Regardless of the features identified in the previous section, it is important to understand that big data can be used for commercial and financial purposes. In different areas, firms can use their data with the objective of raising their returns (see, for example, Subrahmanyam 2019). Obviously, thanks to increased computational capacity, the financial sector can also use Econophysics models to identify, test, and evaluate models which could be used, for example, to identify patterns in financial (big) data (see, for example, Preis et al. 2010, 2012, 2013, among many others which use big data trying to anticipate possible warning signs in financial markets).

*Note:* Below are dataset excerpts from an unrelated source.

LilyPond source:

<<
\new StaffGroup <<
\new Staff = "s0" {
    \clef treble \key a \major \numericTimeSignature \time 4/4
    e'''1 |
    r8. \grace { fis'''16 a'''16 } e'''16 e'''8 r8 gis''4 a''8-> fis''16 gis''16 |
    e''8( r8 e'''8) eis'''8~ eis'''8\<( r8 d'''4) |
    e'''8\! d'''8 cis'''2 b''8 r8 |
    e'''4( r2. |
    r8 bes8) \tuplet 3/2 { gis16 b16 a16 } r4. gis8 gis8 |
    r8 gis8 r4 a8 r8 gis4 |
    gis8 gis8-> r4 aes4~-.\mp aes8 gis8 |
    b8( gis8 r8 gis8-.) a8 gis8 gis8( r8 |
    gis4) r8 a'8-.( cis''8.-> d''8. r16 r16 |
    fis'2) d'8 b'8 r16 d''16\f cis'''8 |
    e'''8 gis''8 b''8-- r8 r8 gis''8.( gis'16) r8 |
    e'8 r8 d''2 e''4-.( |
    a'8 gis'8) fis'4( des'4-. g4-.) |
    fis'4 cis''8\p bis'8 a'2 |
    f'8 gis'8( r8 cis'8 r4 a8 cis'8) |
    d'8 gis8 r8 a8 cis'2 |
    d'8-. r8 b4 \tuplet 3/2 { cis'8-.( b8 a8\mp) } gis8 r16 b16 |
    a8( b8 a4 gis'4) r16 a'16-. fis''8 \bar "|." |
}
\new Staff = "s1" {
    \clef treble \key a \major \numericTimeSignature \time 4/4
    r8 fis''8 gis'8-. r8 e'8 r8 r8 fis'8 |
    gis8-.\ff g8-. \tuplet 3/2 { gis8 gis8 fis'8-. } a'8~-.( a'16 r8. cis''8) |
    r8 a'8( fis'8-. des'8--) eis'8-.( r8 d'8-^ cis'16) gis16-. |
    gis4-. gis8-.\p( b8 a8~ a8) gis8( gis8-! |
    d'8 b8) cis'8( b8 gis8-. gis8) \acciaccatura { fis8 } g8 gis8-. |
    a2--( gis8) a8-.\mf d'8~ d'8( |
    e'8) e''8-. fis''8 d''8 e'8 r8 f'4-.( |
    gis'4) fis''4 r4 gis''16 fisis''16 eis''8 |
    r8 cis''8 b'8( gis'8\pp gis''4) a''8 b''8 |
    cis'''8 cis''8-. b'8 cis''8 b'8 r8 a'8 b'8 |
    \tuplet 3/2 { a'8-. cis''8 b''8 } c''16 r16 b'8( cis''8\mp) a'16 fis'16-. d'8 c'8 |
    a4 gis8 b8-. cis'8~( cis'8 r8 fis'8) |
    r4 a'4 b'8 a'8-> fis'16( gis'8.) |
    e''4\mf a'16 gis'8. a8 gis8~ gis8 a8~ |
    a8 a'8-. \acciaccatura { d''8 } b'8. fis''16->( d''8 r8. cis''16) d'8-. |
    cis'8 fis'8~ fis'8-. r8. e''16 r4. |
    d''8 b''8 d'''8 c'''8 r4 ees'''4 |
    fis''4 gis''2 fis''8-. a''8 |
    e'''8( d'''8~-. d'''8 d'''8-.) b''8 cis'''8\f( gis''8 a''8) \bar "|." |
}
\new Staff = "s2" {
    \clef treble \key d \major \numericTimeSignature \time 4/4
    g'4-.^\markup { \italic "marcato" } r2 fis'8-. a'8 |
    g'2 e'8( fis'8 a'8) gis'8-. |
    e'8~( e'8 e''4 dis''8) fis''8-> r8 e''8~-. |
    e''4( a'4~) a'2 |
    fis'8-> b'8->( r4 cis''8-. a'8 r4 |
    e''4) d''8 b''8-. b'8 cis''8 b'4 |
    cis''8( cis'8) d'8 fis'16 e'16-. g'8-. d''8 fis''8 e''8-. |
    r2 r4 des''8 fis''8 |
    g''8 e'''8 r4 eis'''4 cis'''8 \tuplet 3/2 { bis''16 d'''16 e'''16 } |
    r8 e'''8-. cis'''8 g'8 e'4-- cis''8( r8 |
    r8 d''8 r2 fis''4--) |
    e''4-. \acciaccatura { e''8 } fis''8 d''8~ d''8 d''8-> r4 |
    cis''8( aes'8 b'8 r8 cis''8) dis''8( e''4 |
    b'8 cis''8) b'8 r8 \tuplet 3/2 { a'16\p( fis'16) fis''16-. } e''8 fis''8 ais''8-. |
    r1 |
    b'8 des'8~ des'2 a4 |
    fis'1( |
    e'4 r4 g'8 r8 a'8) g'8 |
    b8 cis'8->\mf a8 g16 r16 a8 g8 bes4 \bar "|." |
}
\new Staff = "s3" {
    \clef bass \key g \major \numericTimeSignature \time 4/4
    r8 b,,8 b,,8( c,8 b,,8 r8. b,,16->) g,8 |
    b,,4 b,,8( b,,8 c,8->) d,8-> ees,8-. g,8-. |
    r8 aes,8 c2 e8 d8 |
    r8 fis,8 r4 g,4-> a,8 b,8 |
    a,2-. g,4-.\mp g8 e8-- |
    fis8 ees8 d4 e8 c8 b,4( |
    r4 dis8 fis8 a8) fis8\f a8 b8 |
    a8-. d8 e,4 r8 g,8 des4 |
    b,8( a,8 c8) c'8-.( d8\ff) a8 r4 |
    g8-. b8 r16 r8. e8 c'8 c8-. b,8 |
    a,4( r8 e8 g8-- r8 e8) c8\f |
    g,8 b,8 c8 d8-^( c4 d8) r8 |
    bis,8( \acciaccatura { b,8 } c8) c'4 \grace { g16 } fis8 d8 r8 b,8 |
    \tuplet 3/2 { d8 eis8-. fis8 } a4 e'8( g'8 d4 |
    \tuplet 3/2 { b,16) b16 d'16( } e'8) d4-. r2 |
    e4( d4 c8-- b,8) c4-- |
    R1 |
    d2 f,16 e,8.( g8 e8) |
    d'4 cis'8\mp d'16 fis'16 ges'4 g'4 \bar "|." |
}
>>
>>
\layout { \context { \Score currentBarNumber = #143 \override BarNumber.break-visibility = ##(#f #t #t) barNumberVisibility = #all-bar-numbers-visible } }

Regarded with some distrust in mainstream economics at the beginning (see, for example, Ball 2006; Schinckus 2018), this may now be changing, with some economists adopting methods originating in the field of Econophysics and increasing recognition of its wide applicability in several areas of the economy. Thus, Econophysics is slowly being assured its place. Initially, applications were restricted to financial markets and in rare cases macroeconomics. Currently, Econophysics is used in several areas of the economy, such as energy (Filip et al. 2016), regional economics (Gao and Zhou 2018), or environmental economics (Stolbova et al. 2018), among many others, demonstrating that this discipline is attaining greater importance in solving various economic problems. In complexity, an area that has gained prominence is complex networks.
Big data and complexity go hand in hand and Econophysics is a way to use this kind of data, with the particularity of being used mainly in finance. The availability of large datasets, jointly with increased computational processing, made big data and finance very attractive research areas in general, of particular interest in the analysis of crisis events.
Since the global financial crisis, governments around the world have been acting to improve financial stability and reduce the risks of a highly interconnected financial system, using complexity to do so (Yellen 2013). That said, complexity has been providing methods and models that try to explain the instabilities occurring in different markets, leaving five important lessons for financial markets:
Extreme events can occur in stock markets.
The financial markets are interconnected.
Some sectors or companies are too central to fail.
Different systems, for example, public health, transport, industry, and finance, are interrelated, increasing the global risk.
Financial crises can be complex phenomena, when markets are in a transition phase, when any “shock” can cause a crisis and the consequent contagion effect.